Et surtout : le public, ici, n'est pas simple spectateur. Ou plutôt, le spectacle est fait d'une telle manière que la passivité du public devient complice de ce qu'il dénonce. Les pièges sont partout, et ils font énormément réfléchir.
Et cette fin... Je me répète mais sans spoiler, elle recontextualise toute l'oeuvre et elle le fait d'une manière poignante, magistrale. Peut-être ma fin préférée parmis tout ce que j'ai pu voir.
Pour finir, je dois souligner l'attention aux détails que Sam Mendes porte à sa mise en scène.
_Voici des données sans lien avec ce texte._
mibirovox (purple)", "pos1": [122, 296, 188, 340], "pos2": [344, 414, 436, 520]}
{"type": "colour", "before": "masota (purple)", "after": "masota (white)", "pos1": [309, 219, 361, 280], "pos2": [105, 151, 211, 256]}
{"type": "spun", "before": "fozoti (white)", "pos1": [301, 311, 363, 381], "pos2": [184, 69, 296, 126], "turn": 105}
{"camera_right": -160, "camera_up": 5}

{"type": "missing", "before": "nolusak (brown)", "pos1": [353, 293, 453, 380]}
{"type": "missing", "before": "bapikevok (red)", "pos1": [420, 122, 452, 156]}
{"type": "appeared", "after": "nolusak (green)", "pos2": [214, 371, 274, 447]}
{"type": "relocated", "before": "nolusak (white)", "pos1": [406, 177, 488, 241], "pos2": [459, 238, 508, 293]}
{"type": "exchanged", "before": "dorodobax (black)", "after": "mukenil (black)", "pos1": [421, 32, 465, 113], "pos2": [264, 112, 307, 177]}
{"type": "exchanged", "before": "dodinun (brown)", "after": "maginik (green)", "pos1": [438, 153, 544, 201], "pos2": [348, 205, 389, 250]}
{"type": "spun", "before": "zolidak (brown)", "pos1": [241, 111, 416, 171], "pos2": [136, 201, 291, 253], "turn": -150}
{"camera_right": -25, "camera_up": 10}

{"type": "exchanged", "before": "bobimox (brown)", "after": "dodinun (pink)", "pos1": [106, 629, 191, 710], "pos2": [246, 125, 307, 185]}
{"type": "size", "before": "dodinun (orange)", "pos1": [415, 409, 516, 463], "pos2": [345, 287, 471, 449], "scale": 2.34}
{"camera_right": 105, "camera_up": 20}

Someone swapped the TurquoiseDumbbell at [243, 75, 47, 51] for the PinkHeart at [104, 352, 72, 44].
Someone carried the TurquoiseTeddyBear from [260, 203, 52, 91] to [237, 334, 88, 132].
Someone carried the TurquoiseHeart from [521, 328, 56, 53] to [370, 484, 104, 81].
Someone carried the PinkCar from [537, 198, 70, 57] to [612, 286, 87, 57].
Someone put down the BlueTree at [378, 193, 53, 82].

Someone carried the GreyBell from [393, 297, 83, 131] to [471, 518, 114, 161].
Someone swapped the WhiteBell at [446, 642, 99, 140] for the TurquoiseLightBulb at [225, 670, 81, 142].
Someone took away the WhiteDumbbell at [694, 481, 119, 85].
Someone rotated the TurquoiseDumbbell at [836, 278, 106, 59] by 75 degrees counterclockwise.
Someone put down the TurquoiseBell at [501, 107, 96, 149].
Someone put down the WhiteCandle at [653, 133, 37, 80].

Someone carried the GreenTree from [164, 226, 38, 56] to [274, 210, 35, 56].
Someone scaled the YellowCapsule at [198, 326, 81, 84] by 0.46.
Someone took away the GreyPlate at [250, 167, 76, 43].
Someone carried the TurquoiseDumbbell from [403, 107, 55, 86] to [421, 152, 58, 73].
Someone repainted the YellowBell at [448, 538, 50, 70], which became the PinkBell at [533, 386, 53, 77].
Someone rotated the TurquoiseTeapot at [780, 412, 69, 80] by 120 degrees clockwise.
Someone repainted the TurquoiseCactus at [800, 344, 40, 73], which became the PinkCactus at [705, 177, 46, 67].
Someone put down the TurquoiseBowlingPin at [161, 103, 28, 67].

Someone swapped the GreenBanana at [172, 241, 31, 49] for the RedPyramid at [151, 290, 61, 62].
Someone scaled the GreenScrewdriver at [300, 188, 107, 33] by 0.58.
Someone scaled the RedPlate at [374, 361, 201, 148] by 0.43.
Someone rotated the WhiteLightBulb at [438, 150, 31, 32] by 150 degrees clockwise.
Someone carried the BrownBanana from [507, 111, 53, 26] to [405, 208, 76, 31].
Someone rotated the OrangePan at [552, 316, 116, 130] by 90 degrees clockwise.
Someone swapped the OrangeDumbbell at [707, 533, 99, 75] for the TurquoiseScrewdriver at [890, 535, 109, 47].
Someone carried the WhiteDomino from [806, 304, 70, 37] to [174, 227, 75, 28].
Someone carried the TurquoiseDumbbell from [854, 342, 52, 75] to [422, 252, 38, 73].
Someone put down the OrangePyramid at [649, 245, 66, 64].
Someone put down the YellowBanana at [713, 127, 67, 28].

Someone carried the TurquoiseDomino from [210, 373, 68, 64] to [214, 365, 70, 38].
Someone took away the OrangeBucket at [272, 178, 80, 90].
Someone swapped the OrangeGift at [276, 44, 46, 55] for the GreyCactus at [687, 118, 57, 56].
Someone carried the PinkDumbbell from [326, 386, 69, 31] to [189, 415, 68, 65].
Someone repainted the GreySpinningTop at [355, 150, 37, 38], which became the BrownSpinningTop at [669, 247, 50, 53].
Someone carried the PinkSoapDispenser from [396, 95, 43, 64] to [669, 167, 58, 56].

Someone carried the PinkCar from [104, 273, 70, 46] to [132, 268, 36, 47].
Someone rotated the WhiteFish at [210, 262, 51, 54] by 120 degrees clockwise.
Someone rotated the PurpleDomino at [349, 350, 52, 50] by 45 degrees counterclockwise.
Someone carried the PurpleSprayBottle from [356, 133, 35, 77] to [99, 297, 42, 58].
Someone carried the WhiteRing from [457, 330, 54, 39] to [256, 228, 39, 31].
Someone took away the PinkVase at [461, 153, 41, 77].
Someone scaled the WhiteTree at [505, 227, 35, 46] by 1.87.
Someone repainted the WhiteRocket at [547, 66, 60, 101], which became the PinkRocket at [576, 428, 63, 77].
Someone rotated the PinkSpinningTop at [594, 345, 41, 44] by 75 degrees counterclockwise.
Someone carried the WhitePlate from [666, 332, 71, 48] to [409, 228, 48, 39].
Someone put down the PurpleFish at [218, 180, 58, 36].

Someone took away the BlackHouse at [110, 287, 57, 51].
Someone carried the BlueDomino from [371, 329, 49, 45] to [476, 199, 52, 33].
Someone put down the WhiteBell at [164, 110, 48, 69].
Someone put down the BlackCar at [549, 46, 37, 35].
Il est principalement cinéaste, et ça se voit, chaque scène est construite comme un plan dans un film, et chaque "plan" dit quelque chose par sa simple construction, c'est extrêmement travaillé. (J'ai aussi remarqué une grosse utilisation des symboles, à plusieurs niveaux, et ça ne fait qu'ajouter à la profondeur de l'œuvre-et quand je dis symbole, ça va jusqu'à des références très poussées, notamment des références à des allégories religieuses.)
Dans l'ensemble, Cabaret est une œuvre qui hante. Sans jamais tomber dans le pathos, elle rentre dans l'esprit du spectateur, le renvoit à des pans de l'histoire douloureux mais impossibles à oublier, et interroge notre place face à cette même histoire. C'est dur, très dur, on n'en ressort pas le sourire aux lèvres, mais c'est nécessaire. (Et pourtant, et c'est peut-être ce qui me fascine le plus avec cette œuvre, c'est qu'elle est pleine d'empathie pour ses personnages et pour son public. Elle accuse, oui, elle pointe du doigt, mais c'est pour mieux faire réfléchir sur soi, sur la possibilité de ne pas refaire les mêmes erreurs. Il y a une humanité presque viscérale qui s'en dégage, une humanité douloureuse, mais encore porteuse d'espoir, même infime.)
Et surtout, il y a un appel à l'empathie énorme dans cette œuvre, dissimulé derrière les extravagances du cabaret mais bien là. Et c'est d'ailleurs pour ça que les réactions du public qui me semblent totalement aller à l'encontre du message me touchent autant, c'en est tellement triste en réalité.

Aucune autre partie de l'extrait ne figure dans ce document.